David Jeremiah: There May Be Less Pageantry this Memorial Day, But It's as Important as Ever
Every year Memorial Day comes and goes and is often marked by parades, backyard picnics and the onset of warm summer days.
But this Memorial Day, the pageantry will be limited with many of us around the United States still sheltering in place.
Nevertheless, I want to remind Americans that it is still a day to pause and reflect on the sacrifice of those who have made us free.
In fact, with many of the usual trappings and traditions absent this year, perhaps it will give us some more free time to spend our day in thanksgiving to God for the many brave men and women who’ve sacrificed everything for our peaceful way of life.

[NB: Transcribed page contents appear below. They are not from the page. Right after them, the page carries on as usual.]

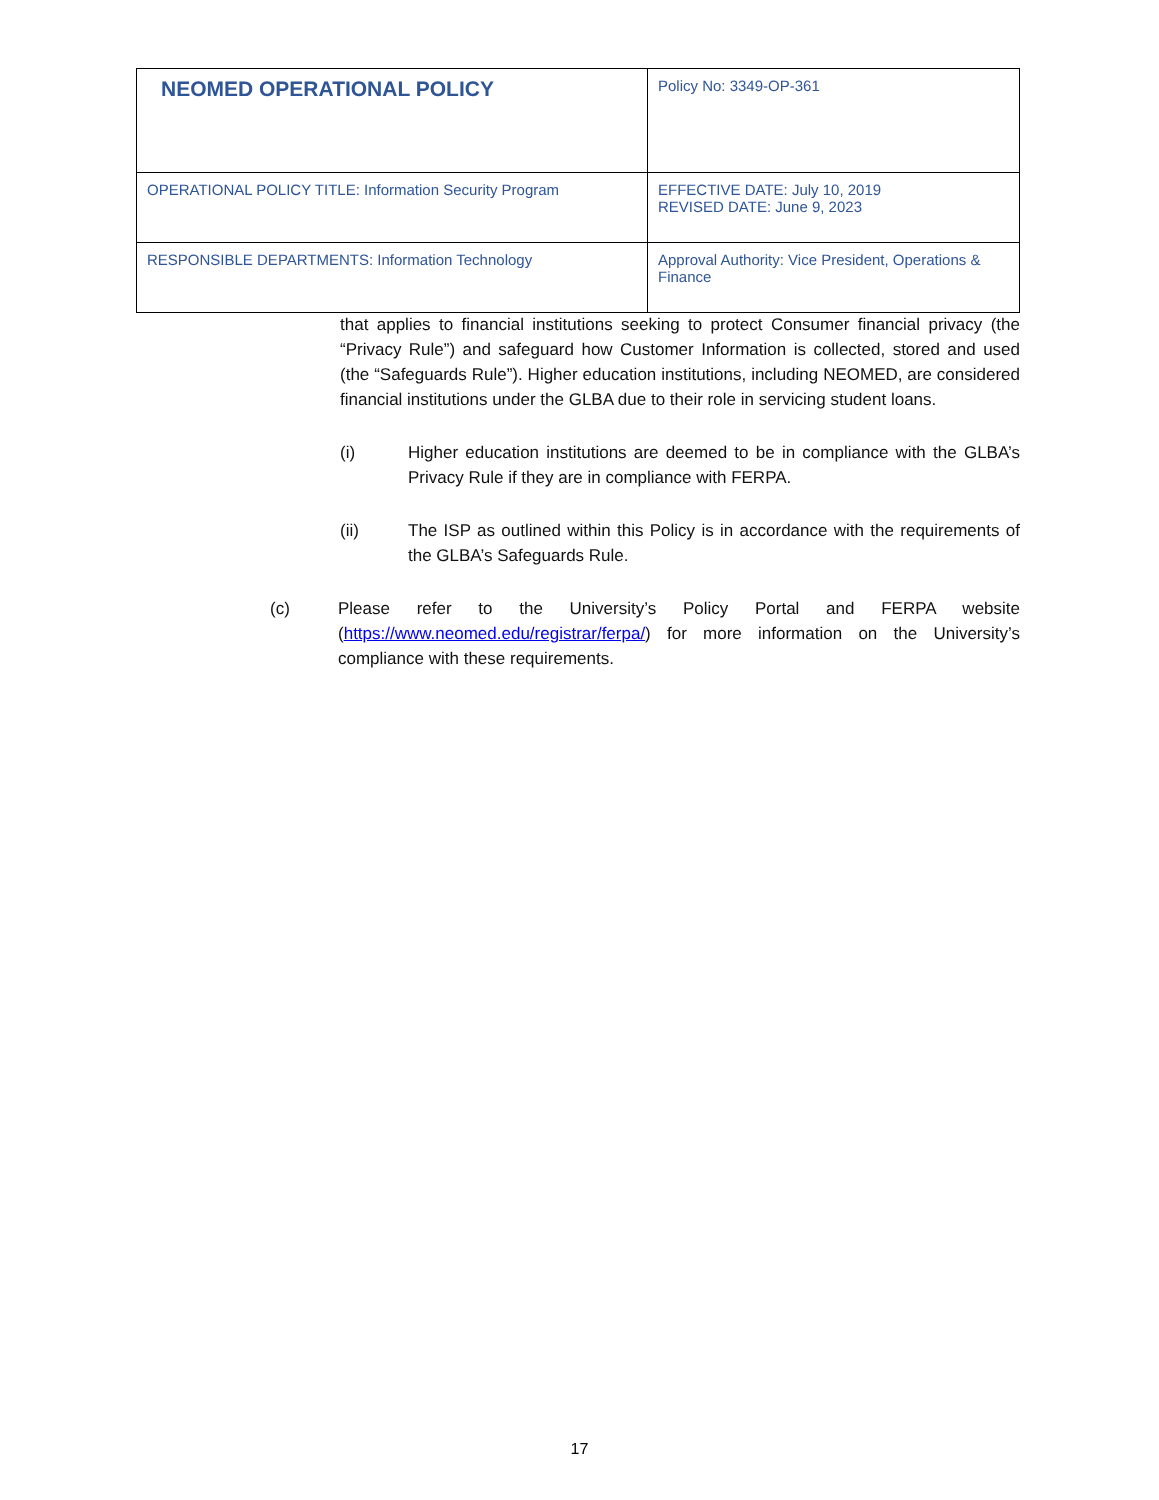| NEOMED OPERATIONAL POLICY | Policy No: 3349-OP-361 |
| OPERATIONAL POLICY TITLE: Information Security Program | EFFECTIVE DATE: July 10, 2019 REVISED DATE: June 9, 2023 |
| RESPONSIBLE DEPARTMENTS: Information Technology | Approval Authority: Vice President, Operations & Finance |
that applies to financial institutions seeking to protect Consumer financial privacy (the “Privacy Rule”) and safeguard how Customer Information is collected, stored and used (the “Safeguards Rule”). Higher education institutions, including NEOMED, are considered financial institutions under the GLBA due to their role in servicing student loans.
(i) Higher education institutions are deemed to be in compliance with the GLBA’s Privacy Rule if they are in compliance with FERPA.
(ii) The ISP as outlined within this Policy is in accordance with the requirements of the GLBA’s Safeguards Rule.
(c) Please refer to the University’s Policy Portal and FERPA website (https://www.neomed.edu/registrar/ferpa/) for more information on the University’s compliance with these requirements.
17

I’ve spent much of my adult life leading a church in a military community in Southern California, Shadow Mountain Community Church.
At Shadow Mountain, we proudly celebrate the sacrifice of our armed forces.
Being a pastor in a community like this inevitably results in gaining a profound respect for our men and women who put their lives on the line – especially for those who’ve paid the ultimate price for their country and our freedom.
It has also taught me never to take this day for granted.
This Memorial Day is the perfect day to learn who our heroes really are and to teach our children about them.
I’m reminded of the famous proverb that should inspire us all to pass along these values to the next generation: “Train up a child in the way he should go; even when he is old he will not depart from it” (Proverbs 22:6).
It’s also a time to lay aside our political posturing, our partisan arguments and our endless debates, and instead raise a hand toward heaven in praise to God for those who have given us the freedom to debate amongst ourselves, yet all remain American.
It’s a time to bend our knees in renewed prayer for family members whose sacrifice, whether recent or long ago, leaves loved ones with a gaping hole inside their hearts every Thanksgiving dinner without dad to cut the turkey, or Christmas dinners with empty seats or Independence Days whose fireworks and glamour can never pass without tears.
When Jewish families gather around the table to commemorate their deliverance from Egypt through the rich symbolism of the Passover meal, they ask this question: “Why is this night different from all other nights?”
The question is important because it anchors the meal and the celebration to what is being celebrated, what must be remembered.
May I suggest that this weekend, whether surrounded by your family or alone in rest and reflection, you ask and answer the question, “What makes Memorial Day different from all other days?”
And in answering that question, may you remember the hand of God in founding and guiding this nation, the men and women who paid the ultimate price for its preservation and that this cherished freedom of ours has never been free.